• **Exercise brief**:
Reproduce the text lines of every item below exactly, character for character, and leave the pictures out of your answer.
____________________
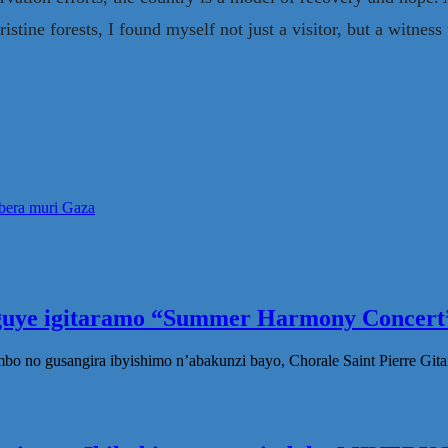
ine forests, I found myself not just a visitor, but a witness t
ibera muri Gaza
eguye igitaramo “Summer Harmony Concert”
no gusangira ibyishimo n’abakunzi bayo, Chorale Saint Pierre Gita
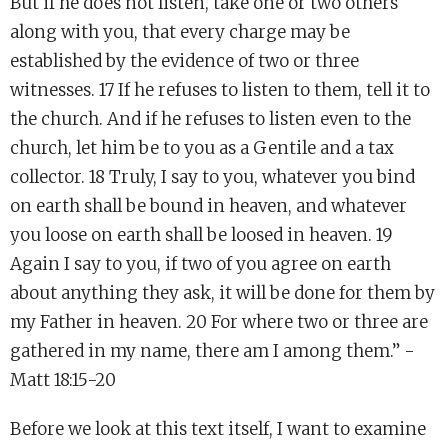
But if he does not listen, take one or two others
along with you, that every charge may be
established by the evidence of two or three
witnesses. 17 If he refuses to listen to them, tell it to
the church. And if he refuses to listen even to the
church, let him be to you as a Gentile and a tax
collector. 18 Truly, I say to you, whatever you bind
on earth shall be bound in heaven, and whatever
you loose on earth shall be loosed in heaven. 19
Again I say to you, if two of you agree on earth
about anything they ask, it will be done for them by
my Father in heaven. 20 For where two or three are
gathered in my name, there am I among them.” -
Matt 18:15-20
Before we look at this text itself, I want to examine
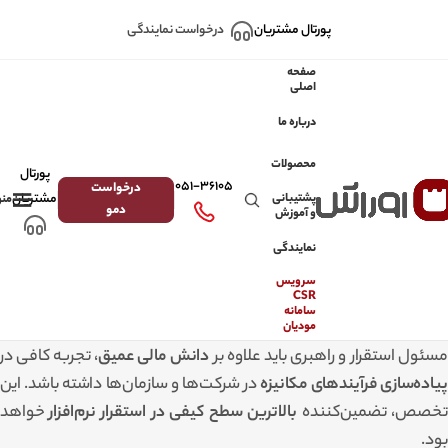
Skip to navigation
Skip to main content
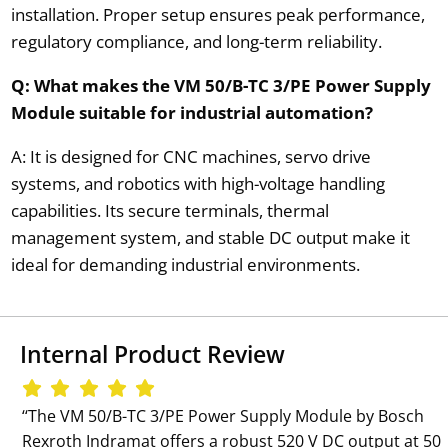
installation. Proper setup ensures peak performance,
regulatory compliance, and long-term reliability.
Q: What makes the VM 50/B-TC 3/PE Power Supply
Module suitable for industrial automation?
A: It is designed for CNC machines, servo drive
systems, and robotics with high-voltage handling
capabilities. Its secure terminals, thermal
management system, and stable DC output make it
ideal for demanding industrial environments.
Internal Product Review
‘‘The VM 50/B-TC 3/PE Power Supply Module by Bosch
Rexroth Indramat offers a robust 520 V DC output at 50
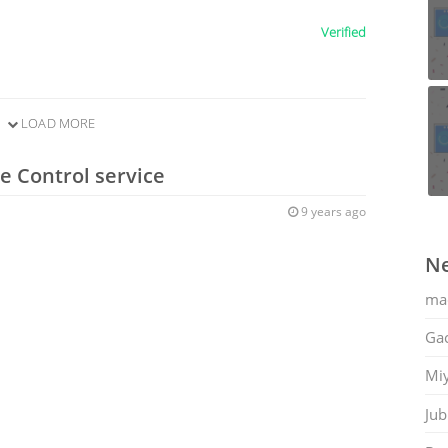
Verified
LOAD MORE
e Control service
9 years ago
Ne
ma
Gac
Mi
Jub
____________________
• **Task output**:
ine forests, I found myself not just a visitor, but a witness t
ibera muri Gaza
eguye igitaramo “Summer Harmony Concert”
no gusangira ibyishimo n’abakunzi bayo, Chorale Saint Pierre Gita
But if he does not listen, take one or two others
along with you, that every charge may be
established by the evidence of two or three
witnesses. 17 If he refuses to listen to them, tell it to
the church. And if he refuses to listen even to the
church, let him be to you as a Gentile and a tax
collector. 18 Truly, I say to you, whatever you bind
on earth shall be bound in heaven, and whatever
you loose on earth shall be loosed in heaven. 19
Again I say to you, if two of you agree on earth
about anything they ask, it will be done for them by
my Father in heaven. 20 For where two or three are
gathered in my name, there am I among them.” -
Matt 18:15-20
Before we look at this text itself, I want to examine
Skip to navigation
Skip to main content
installation. Proper setup ensures peak performance,
regulatory compliance, and long-term reliability.
Q: What makes the VM 50/B-TC 3/PE Power Supply
Module suitable for industrial automation?
A: It is designed for CNC machines, servo drive
systems, and robotics with high-voltage handling
capabilities. Its secure terminals, thermal
management system, and stable DC output make it
ideal for demanding industrial environments.
Internal Product Review
‘‘The VM 50/B-TC 3/PE Power Supply Module by Bosch
Rexroth Indramat offers a robust 520 V DC output at 50
Verified
LOAD MORE
e Control service
9 years ago
Ne
ma
Gac
Mi
Jub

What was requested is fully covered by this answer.